Requirement:
The answer must be one number: how many lines of the records contain "WebSite".

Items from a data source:
-- Opening Marker --

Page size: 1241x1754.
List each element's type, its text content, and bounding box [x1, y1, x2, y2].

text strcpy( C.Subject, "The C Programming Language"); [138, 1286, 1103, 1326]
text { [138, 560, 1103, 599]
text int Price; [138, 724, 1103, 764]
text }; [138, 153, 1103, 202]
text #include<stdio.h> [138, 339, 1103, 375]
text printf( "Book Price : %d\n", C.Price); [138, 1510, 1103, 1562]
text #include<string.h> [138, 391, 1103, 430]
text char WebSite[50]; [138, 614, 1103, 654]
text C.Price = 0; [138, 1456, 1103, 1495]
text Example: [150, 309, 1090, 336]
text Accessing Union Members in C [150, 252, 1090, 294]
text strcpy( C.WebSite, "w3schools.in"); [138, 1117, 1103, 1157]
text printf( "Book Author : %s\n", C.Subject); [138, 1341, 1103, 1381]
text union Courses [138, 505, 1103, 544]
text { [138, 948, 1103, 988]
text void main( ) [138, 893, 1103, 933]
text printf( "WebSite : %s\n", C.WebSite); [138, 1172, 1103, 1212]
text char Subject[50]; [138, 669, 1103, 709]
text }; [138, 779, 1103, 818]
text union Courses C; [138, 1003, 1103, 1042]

-- Closing Marker --

Answer section:
3